Reproduce the lines below word for word, but leave the pictures out of your answer.

[Recorded information]:
((

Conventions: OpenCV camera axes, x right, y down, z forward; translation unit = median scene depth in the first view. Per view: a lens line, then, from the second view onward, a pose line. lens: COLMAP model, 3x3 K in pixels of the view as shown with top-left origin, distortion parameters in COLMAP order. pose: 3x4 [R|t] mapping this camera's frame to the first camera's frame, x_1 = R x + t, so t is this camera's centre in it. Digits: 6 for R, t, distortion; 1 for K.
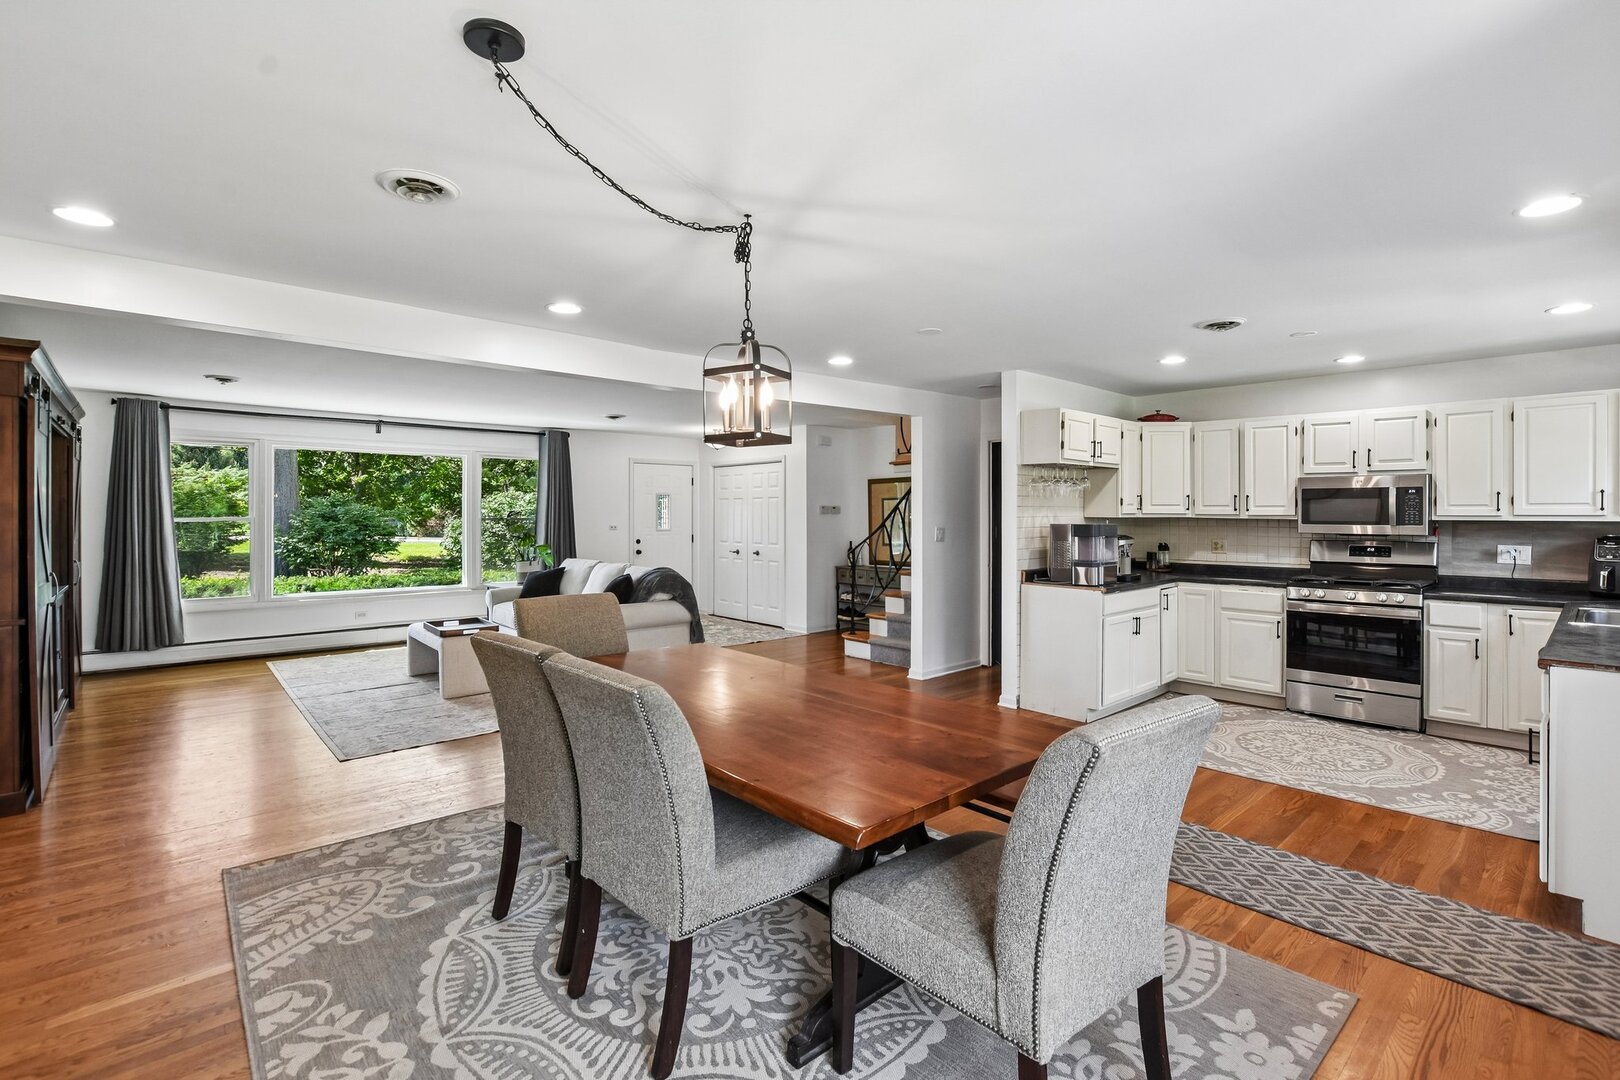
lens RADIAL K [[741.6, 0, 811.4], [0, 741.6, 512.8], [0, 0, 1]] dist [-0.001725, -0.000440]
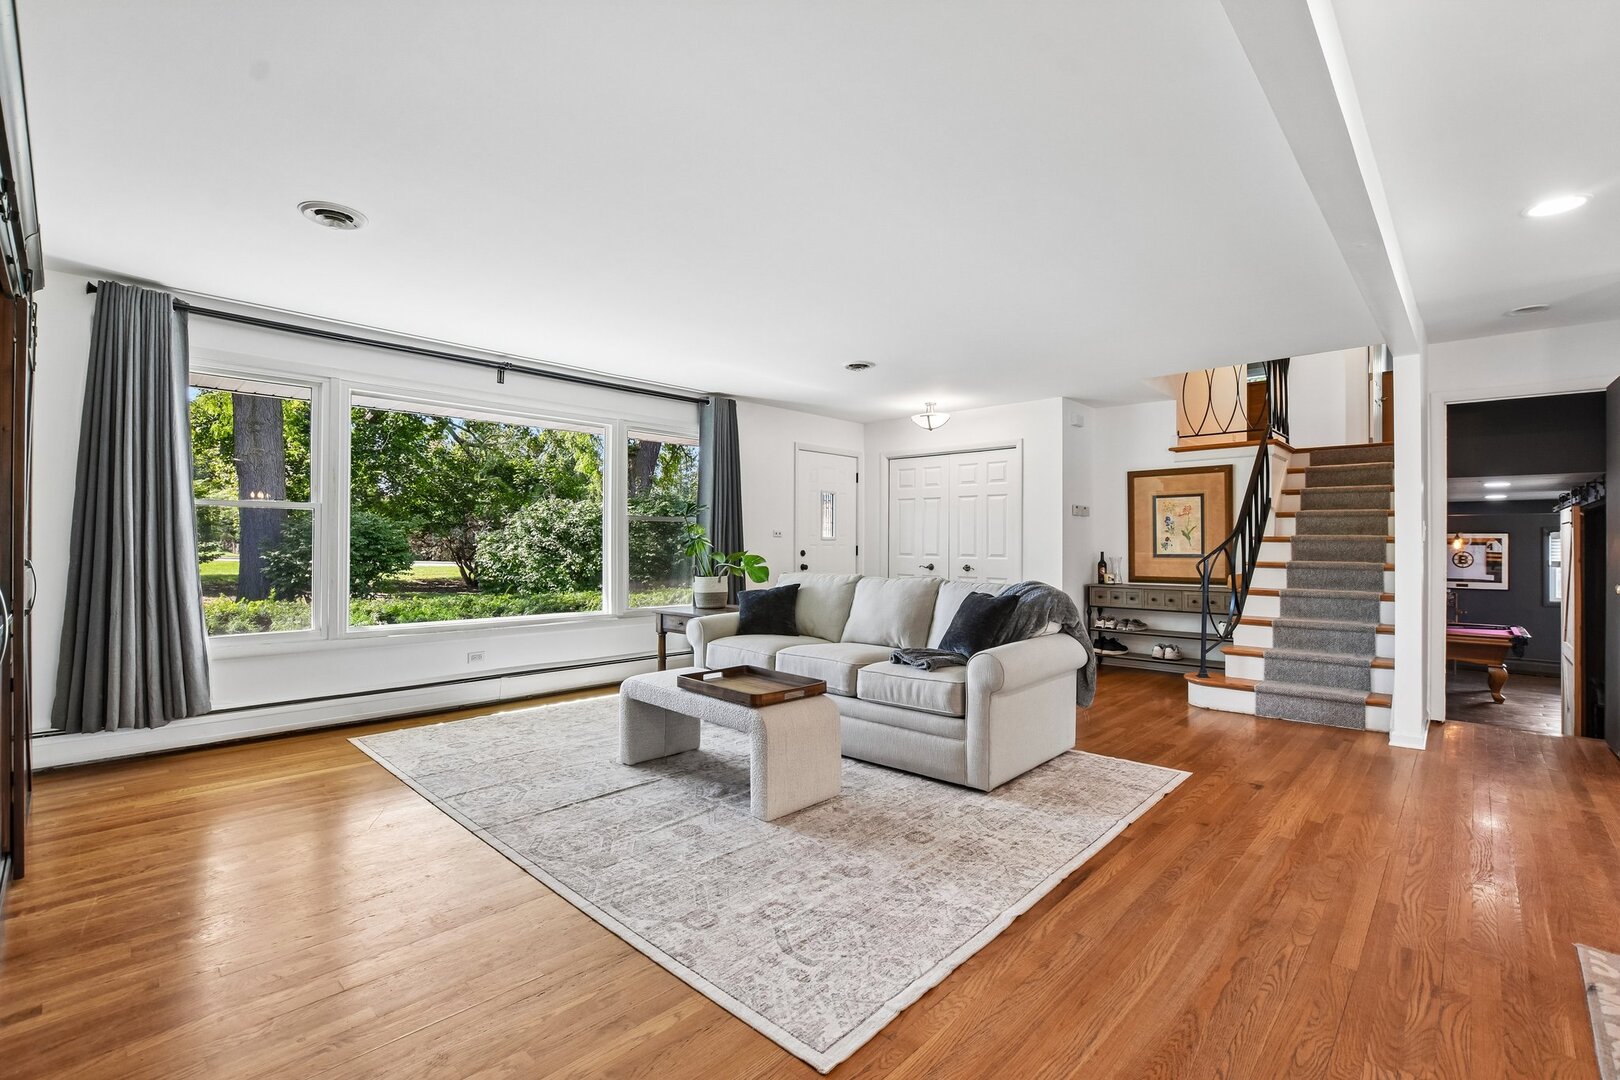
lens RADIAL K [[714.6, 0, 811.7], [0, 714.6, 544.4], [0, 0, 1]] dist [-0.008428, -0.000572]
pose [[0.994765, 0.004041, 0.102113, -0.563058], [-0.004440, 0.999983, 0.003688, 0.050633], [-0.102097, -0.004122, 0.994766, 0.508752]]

))

[Exercise solution]:
Conventions: OpenCV camera axes, x right, y down, z forward; translation unit = median scene depth in the first view. Per view: a lens line, then, from the second view onward, a pose line. lens: COLMAP model, 3x3 K in pixels of the view as shown with top-left origin, distortion parameters in COLMAP order. pose: 3x4 [R|t] mapping this camera's frame to the first camera's frame, x_1 = R x + t, so t is this camera's centre in it. Digits: 6 for R, t, distortion; 1 for K.
lens RADIAL K [[741.6, 0, 811.4], [0, 741.6, 512.8], [0, 0, 1]] dist [-0.001725, -0.000440]
lens RADIAL K [[714.6, 0, 811.7], [0, 714.6, 544.4], [0, 0, 1]] dist [-0.008428, -0.000572]
pose [[0.994765, 0.004041, 0.102113, -0.563058], [-0.004440, 0.999983, 0.003688, 0.050633], [-0.102097, -0.004122, 0.994766, 0.508752]]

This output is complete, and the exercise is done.